The Folly of 'Calling the Market'
There's a cute article today in the New York Times about real estate agents and "industry executives" lamenting the negative media coverage about the housing market. They say that the coverage is splashing cold water on the market, "making a cooling market sound worse than it is."
What made it cute was this quote:
Richard A. Smith, vice chairman and president of the Realogy Corporation, the nation’s largest residential real estate broker, said there was a “constant flood of media that is so negative” that it was discouraging many potential buyers and sellers.I wonder... would Smith be so upset if a "constant flood of media attention" was overhyping the market?
The larger question, I think, is whether the media should be attempting to "call the turn" of housing markets or, for that matter, any market.
Such articles have a reputation for being amazingly wrongheaded, such as Business Week's famous "Death of Equities" cover story in August 1979. Fortune's 2002 cover story on the real estate bubble was not half as declarative, but turned out to be premature (which pretty well rebuts the real estate industry's whining about negative media coverage).

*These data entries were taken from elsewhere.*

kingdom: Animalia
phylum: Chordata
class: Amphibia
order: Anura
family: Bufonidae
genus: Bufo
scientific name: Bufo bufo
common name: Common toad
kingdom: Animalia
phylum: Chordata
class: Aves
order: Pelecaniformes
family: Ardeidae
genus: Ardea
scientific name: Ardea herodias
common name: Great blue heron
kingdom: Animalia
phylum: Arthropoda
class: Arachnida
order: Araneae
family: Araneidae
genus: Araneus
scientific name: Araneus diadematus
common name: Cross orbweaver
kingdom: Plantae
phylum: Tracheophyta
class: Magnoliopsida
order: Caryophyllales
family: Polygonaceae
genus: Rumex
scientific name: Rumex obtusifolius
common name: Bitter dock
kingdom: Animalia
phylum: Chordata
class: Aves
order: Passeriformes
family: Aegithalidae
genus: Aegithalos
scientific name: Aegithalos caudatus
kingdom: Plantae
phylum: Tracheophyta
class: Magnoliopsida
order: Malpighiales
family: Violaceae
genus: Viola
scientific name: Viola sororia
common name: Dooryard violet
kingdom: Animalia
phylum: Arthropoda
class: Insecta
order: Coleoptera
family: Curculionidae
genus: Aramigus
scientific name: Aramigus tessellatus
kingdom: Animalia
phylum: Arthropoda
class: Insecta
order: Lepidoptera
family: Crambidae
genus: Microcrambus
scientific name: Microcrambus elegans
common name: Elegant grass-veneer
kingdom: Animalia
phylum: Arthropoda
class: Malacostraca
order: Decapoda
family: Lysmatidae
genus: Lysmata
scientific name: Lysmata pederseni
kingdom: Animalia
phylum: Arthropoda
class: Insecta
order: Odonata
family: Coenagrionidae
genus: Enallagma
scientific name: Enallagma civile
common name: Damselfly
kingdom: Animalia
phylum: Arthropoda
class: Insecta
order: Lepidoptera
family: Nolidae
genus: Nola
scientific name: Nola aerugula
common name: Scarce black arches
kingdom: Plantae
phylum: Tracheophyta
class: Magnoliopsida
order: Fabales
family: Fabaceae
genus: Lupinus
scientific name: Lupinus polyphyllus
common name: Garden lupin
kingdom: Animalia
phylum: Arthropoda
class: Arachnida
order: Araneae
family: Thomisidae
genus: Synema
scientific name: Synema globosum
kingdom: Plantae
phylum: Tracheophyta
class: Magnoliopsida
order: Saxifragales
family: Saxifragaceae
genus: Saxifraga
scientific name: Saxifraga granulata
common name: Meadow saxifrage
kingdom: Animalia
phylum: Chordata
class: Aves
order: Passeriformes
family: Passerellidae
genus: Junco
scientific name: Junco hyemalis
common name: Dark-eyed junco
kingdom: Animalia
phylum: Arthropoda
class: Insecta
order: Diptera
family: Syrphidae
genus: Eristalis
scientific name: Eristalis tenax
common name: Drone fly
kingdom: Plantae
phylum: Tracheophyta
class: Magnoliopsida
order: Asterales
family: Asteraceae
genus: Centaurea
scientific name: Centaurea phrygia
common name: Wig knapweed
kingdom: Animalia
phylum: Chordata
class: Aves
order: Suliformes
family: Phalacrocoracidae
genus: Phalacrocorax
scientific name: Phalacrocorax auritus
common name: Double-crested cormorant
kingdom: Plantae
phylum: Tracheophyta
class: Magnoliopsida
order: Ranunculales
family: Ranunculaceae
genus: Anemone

I'm all in favor of market coverage, as I pointed out the other day, but the media should avoid "calling the turn," no matter how tempting that may be.
It's been shown repeatedly in countless academic studies that nobody can reliably forecaset either the broad market or the movement of individual stocks. So it's time journalists got out of the "market forecasting business" entirely, and wrote stories that pointed out the excesses of the market, both positive and negative. Then the reader can draw his own conclusions.
In early 2000 I co-authored with Marcia Vickers an article on Wall Street's "hype machine." That story did not attempt to "call the turn," but instead reported on how hucksterism was running rampant. The story did not attempt to "call the narket" and was not harmed by that omission in any way.